Rising food and energy prices are a global issue, but the UK also faces the major inflationary impact of a depreciating currency. Against the US Dollar, the British Pound is getting close to its lowest level for 40 years.
Last month, UK shoppers cut spending by the most since the country was in a COVID lockdown in early 2021. The British Retail Consortium reported that total retail spending is already down year-on-year.
And apart from a possible blip from the Jubilee celebrations, tighter household budgets will squeeze both non-essential and essential spending this year. Tesco is seeing early indications of the impact of inflation on consumer spending patterns with a greater-than-expected 1.5% year-on-year decline in like-for-like UK sales, and kitchenware retailer ProCook reported increasingly challenging market conditions.
Figure 1 shows the credit trends for broadline retailers in the UK compared with the EU, Global and US.
Figure 1: Credit Trend, UK, EU, Global and US Broadline Retailers; Jun-21 to May-22
UK and EU both show recent deterioration against a still-rising global trend. Imported inflation may be part of the issue – until April this year, the Euro was even weaker than Sterling, but a newly hawkish stance from the ECB is likely to see the gap close.
As consumers across the UK and the EU focus on essentials and spend less time at home there has been a reduction in white goods demand: for example AO, the electrical retailer, has cited a deterioration in their outlook and its shares are down more than 60% this year.
Figure 2 shows the AO credit trend, with the Credit Consensus Rating (CCR) recently downgraded from bb to bb-.

# GIVEN INFORMATION
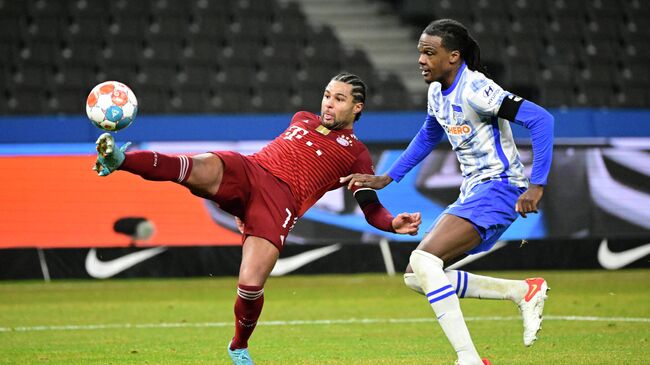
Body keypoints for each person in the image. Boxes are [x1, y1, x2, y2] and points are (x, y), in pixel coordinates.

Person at [92, 72, 422, 365]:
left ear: (357, 108)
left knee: (250, 285)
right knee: (189, 166)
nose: (328, 104)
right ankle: (119, 159)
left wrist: (392, 224)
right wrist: (240, 206)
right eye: (326, 96)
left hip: (279, 205)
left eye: (339, 99)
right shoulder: (302, 119)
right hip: (249, 170)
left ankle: (239, 345)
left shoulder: (357, 155)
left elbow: (370, 206)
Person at [340, 19, 554, 365]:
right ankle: (521, 291)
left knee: (425, 261)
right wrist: (387, 178)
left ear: (453, 56)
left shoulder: (476, 89)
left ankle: (468, 358)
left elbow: (542, 120)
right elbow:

# REQUIRED WORK
Rewrite the UK retail text from "As consumers across" up to and including "60% this year.", putting "household appliances" in place of "white goods".

# RESULT OF THE EXERCISE
As consumers across the UK and the EU focus on essentials and spend less time at home there has been a reduction in household appliances demand: for example AO, the electrical retailer, has cited a deterioration in their outlook and its shares are down more than 60% this year.